A typical American diet is comprised of too much high-calorie foods and insufficient fruits and vegetables. Many theories and models targeting unhealthy dietary behaviors focus exclusively on people as individuals, while behavior theories such as multi-level theory of population health emphasize the social component in human cognitive habits and behaviors, providing an alternative paradigm to understand dietary behaviors. This dissertation incorporates those behavioral theories into an agent-based simulation model (ABM) to generate insights about how an individual makes food choices in the context of social network and external food environment, for the purpose of simulating policy interventions that are potentially effective in changing unhealthy dietary behaviors in an adult population of Los Angeles County.

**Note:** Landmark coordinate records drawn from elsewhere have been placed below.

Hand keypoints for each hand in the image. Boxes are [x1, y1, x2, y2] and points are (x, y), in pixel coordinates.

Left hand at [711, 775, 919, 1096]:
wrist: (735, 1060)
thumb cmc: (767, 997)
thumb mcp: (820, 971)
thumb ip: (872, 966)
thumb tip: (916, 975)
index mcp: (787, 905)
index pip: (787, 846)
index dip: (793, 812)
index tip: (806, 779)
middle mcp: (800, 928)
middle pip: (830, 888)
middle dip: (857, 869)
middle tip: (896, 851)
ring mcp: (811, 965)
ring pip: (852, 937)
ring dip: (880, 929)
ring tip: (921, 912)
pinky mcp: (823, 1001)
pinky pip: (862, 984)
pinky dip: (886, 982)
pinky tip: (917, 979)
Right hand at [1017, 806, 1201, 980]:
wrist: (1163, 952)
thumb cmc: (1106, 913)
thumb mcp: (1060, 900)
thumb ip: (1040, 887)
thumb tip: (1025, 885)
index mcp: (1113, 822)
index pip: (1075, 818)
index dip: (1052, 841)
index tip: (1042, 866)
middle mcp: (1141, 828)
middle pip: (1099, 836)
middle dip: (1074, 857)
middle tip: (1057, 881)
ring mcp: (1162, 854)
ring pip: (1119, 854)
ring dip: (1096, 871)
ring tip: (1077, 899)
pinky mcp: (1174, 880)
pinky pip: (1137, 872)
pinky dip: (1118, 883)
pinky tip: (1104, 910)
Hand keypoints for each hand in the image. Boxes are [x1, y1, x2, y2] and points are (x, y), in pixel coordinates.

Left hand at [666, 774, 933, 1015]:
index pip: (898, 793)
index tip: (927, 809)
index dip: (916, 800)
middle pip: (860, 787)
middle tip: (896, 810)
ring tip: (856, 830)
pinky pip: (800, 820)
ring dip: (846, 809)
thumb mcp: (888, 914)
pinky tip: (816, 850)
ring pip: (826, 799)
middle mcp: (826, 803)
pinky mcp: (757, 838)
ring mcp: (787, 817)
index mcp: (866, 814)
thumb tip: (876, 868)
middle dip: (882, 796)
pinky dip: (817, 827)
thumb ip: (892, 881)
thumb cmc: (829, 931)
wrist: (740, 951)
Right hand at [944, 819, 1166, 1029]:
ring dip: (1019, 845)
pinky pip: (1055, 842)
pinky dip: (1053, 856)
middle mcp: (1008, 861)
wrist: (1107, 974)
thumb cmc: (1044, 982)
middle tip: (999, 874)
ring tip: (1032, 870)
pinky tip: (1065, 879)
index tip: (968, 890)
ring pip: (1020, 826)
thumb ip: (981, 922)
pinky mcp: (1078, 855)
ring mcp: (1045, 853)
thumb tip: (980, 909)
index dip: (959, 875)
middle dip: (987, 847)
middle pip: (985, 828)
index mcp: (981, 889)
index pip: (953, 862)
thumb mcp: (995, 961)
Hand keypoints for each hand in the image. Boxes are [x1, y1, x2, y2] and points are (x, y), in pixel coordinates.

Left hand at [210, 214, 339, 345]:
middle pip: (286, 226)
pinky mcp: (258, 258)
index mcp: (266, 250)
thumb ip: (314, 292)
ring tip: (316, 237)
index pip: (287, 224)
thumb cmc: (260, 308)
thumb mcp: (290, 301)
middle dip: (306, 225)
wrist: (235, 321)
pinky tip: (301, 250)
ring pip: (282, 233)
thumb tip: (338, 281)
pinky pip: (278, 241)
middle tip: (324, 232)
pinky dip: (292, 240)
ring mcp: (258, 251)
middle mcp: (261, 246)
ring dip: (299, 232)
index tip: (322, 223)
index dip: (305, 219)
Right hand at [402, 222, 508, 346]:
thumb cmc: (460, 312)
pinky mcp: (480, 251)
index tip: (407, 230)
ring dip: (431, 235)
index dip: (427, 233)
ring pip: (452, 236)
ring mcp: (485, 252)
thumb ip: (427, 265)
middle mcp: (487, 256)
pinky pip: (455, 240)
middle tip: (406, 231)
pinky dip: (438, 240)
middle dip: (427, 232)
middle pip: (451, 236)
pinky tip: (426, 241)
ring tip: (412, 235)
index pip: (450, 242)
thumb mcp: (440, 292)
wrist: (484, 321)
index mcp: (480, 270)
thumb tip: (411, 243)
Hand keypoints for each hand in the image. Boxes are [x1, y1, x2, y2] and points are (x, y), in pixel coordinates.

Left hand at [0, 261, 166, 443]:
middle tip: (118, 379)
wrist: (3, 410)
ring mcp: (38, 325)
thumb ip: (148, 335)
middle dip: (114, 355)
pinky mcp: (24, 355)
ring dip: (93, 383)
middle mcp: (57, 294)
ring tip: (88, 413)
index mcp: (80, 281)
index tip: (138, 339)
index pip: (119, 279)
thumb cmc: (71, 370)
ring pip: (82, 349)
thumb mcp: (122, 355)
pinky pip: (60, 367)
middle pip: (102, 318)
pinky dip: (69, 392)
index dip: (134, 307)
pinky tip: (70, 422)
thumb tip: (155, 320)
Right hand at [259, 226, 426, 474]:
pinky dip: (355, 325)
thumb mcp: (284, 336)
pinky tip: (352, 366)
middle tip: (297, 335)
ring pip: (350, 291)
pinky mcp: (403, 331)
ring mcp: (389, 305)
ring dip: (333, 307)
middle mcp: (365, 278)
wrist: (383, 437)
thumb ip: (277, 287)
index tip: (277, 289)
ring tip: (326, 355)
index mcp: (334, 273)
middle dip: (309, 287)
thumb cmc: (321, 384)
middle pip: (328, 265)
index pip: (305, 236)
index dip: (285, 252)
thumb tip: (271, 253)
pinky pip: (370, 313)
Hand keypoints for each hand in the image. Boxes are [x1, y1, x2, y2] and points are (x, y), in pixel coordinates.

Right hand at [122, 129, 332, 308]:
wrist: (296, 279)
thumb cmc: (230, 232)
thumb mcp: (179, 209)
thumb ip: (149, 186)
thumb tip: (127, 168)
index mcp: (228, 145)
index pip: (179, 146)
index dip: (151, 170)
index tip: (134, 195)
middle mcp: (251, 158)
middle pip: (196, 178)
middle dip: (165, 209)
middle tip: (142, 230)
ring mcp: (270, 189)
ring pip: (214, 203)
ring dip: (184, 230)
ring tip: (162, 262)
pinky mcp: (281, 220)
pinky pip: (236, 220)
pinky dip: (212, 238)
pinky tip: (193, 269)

Chapter 2 describes the model structure, process overview and model settings. Chapter 3 focuses on empirical estimation of model parameters and tests the model using face validation and sensitivity analysis. Data from the 2007 Food Attitudes and Behaviors Survey and other empirical studies are used to estimate model parameters, and data from Los Angeles County Health Survey 2007 are used to validate the model predictions at baseline. Based on the validated model, Chapter 4 contrasts the potential effects of various policies on individuals' dietary decisions using model simulation. The model shows that a 20% increase in taxes on fast foods would lower the probability of fast-food consumption by 3 percentage points, whereas improving the visibility of positive social norms by 10%, either through community-based or mass-media campaigns, could improve the consumption of fruits and vegetables by 7 percentage points and lower fast-food consumption by 6 percentage points. Zoning policies has no significant impact on food consumption in a moderately-dense urban neighborhood since people have easy access to both healthy and unhealthy food outlets. Chapter 5 concludes that interventions emphasizing healthy eating norms have the great potential to create sustainable behavior change, and may be more effective than directly targeting food prices or regulating local food outlets. Agent-based modeling may be a useful tool for testing the population-level effects of various policies within complex systems.